**Extracted page text data:**
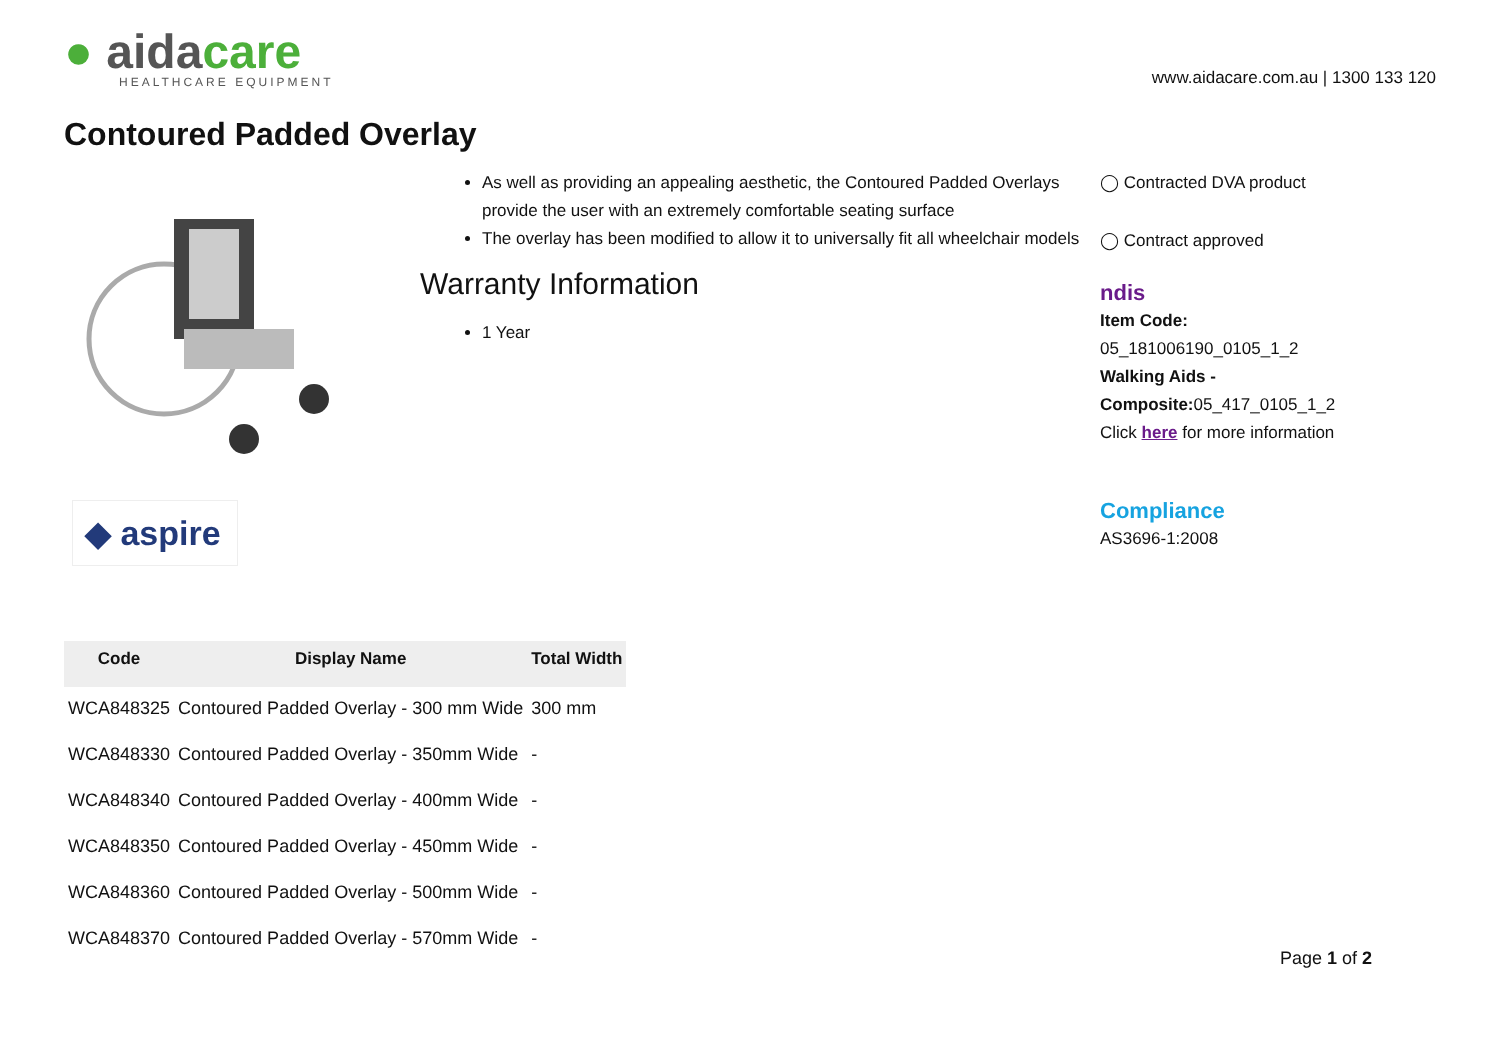● aidacare
HEALTHCARE EQUIPMENT
www.aidacare.com.au | 1300 133 120
Contoured Padded Overlay
◆ aspire
As well as providing an appealing aesthetic, the Contoured Padded Overlays provide the user with an extremely comfortable seating surface
The overlay has been modified to allow it to universally fit all wheelchair models
Warranty Information
1 Year
◯ Contracted DVA product
◯ Contract approved
ndis
Item Code:
05_181006190_0105_1_2
Walking Aids -
Composite: 05_417_0105_1_2
Click here for more information
Compliance
AS3696-1:2008
| Code | Display Name | Total Width |
| --- | --- | --- |
| WCA848325 | Contoured Padded Overlay - 300 mm Wide | 300 mm |
| WCA848330 | Contoured Padded Overlay - 350mm Wide | - |
| WCA848340 | Contoured Padded Overlay - 400mm Wide | - |
| WCA848350 | Contoured Padded Overlay - 450mm Wide | - |
| WCA848360 | Contoured Padded Overlay - 500mm Wide | - |
| WCA848370 | Contoured Padded Overlay - 570mm Wide | - |
Page 1 of 2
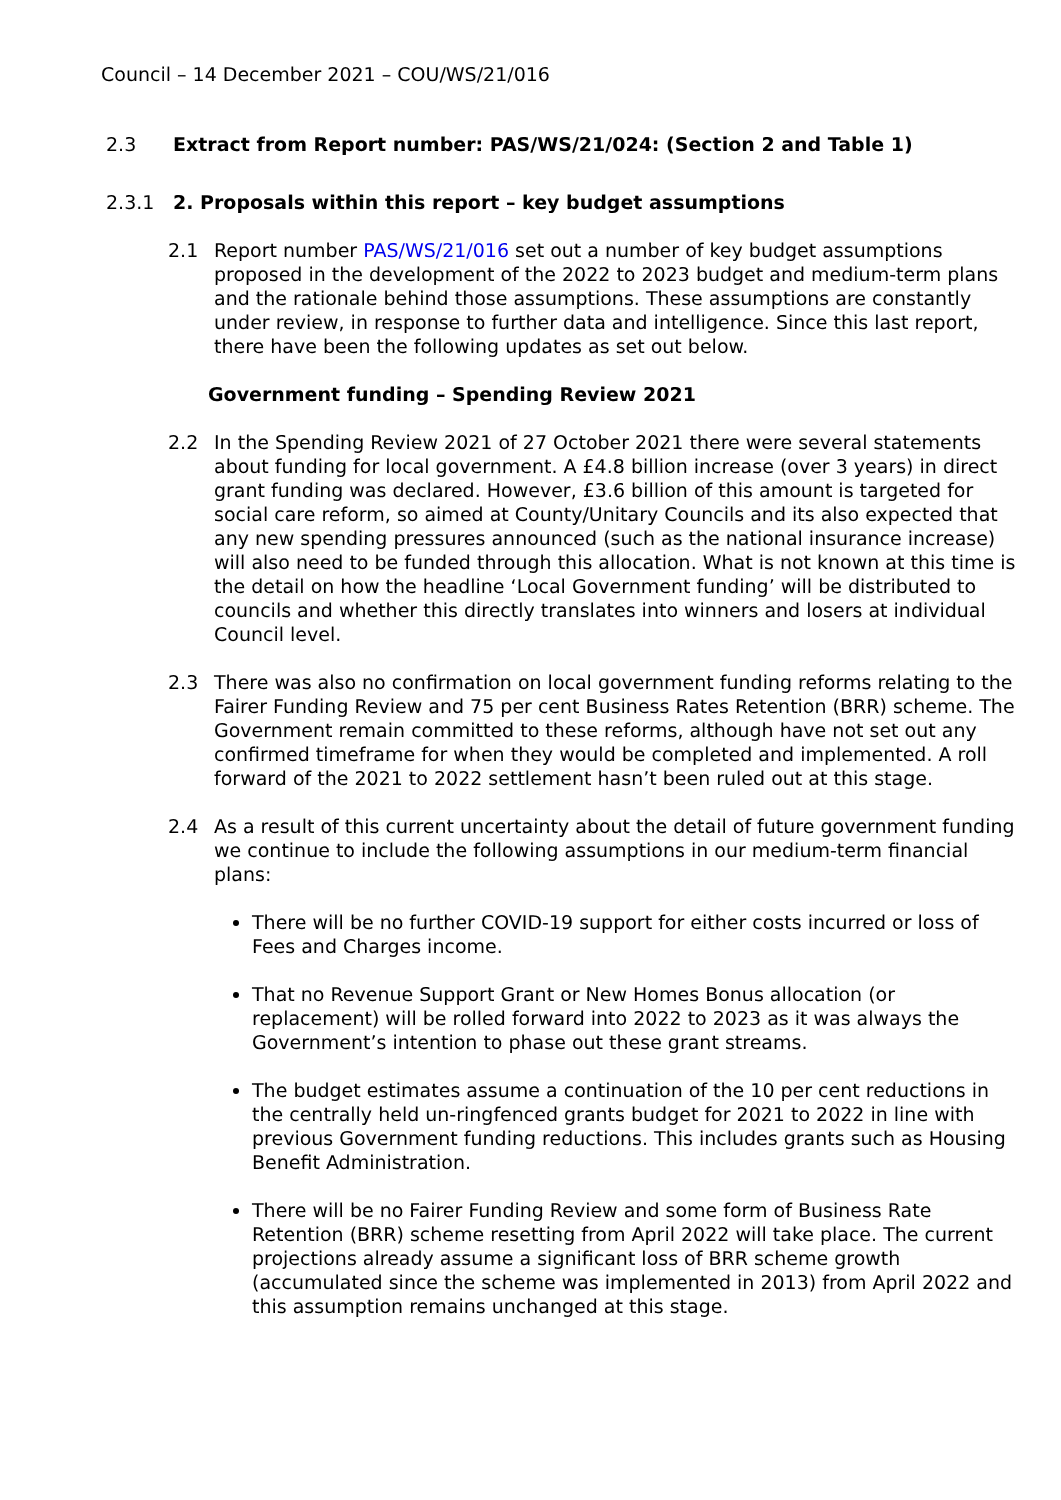Council – 14 December 2021 – COU/WS/21/016
2.3 Extract from Report number: PAS/WS/21/024: (Section 2 and Table 1)
2.3.1 2. Proposals within this report – key budget assumptions
2.1 Report number PAS/WS/21/016 set out a number of key budget assumptions proposed in the development of the 2022 to 2023 budget and medium-term plans and the rationale behind those assumptions. These assumptions are constantly under review, in response to further data and intelligence. Since this last report, there have been the following updates as set out below.
Government funding – Spending Review 2021
2.2 In the Spending Review 2021 of 27 October 2021 there were several statements about funding for local government. A £4.8 billion increase (over 3 years) in direct grant funding was declared. However, £3.6 billion of this amount is targeted for social care reform, so aimed at County/Unitary Councils and its also expected that any new spending pressures announced (such as the national insurance increase) will also need to be funded through this allocation. What is not known at this time is the detail on how the headline ‘Local Government funding’ will be distributed to councils and whether this directly translates into winners and losers at individual Council level.
2.3 There was also no confirmation on local government funding reforms relating to the Fairer Funding Review and 75 per cent Business Rates Retention (BRR) scheme. The Government remain committed to these reforms, although have not set out any confirmed timeframe for when they would be completed and implemented. A roll forward of the 2021 to 2022 settlement hasn’t been ruled out at this stage.
2.4 As a result of this current uncertainty about the detail of future government funding we continue to include the following assumptions in our medium-term financial plans:
There will be no further COVID-19 support for either costs incurred or loss of Fees and Charges income.
That no Revenue Support Grant or New Homes Bonus allocation (or replacement) will be rolled forward into 2022 to 2023 as it was always the Government’s intention to phase out these grant streams.
The budget estimates assume a continuation of the 10 per cent reductions in the centrally held un-ringfenced grants budget for 2021 to 2022 in line with previous Government funding reductions. This includes grants such as Housing Benefit Administration.
There will be no Fairer Funding Review and some form of Business Rate Retention (BRR) scheme resetting from April 2022 will take place. The current projections already assume a significant loss of BRR scheme growth (accumulated since the scheme was implemented in 2013) from April 2022 and this assumption remains unchanged at this stage.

**Task objective:** Give the lines again word for word, from the start of the records to the line holding "350mm Wide | - |", both included, and leave out any picture.

**Finished exercise:**
● aidacare
HEALTHCARE EQUIPMENT
www.aidacare.com.au | 1300 133 120
Contoured Padded Overlay
◆ aspire
As well as providing an appealing aesthetic, the Contoured Padded Overlays provide the user with an extremely comfortable seating surface
The overlay has been modified to allow it to universally fit all wheelchair models
Warranty Information
1 Year
◯ Contracted DVA product
◯ Contract approved
ndis
Item Code:
05_181006190_0105_1_2
Walking Aids -
Composite: 05_417_0105_1_2
Click here for more information
Compliance
AS3696-1:2008
| Code | Display Name | Total Width |
| --- | --- | --- |
| WCA848325 | Contoured Padded Overlay - 300 mm Wide | 300 mm |
| WCA848330 | Contoured Padded Overlay - 350mm Wide | - |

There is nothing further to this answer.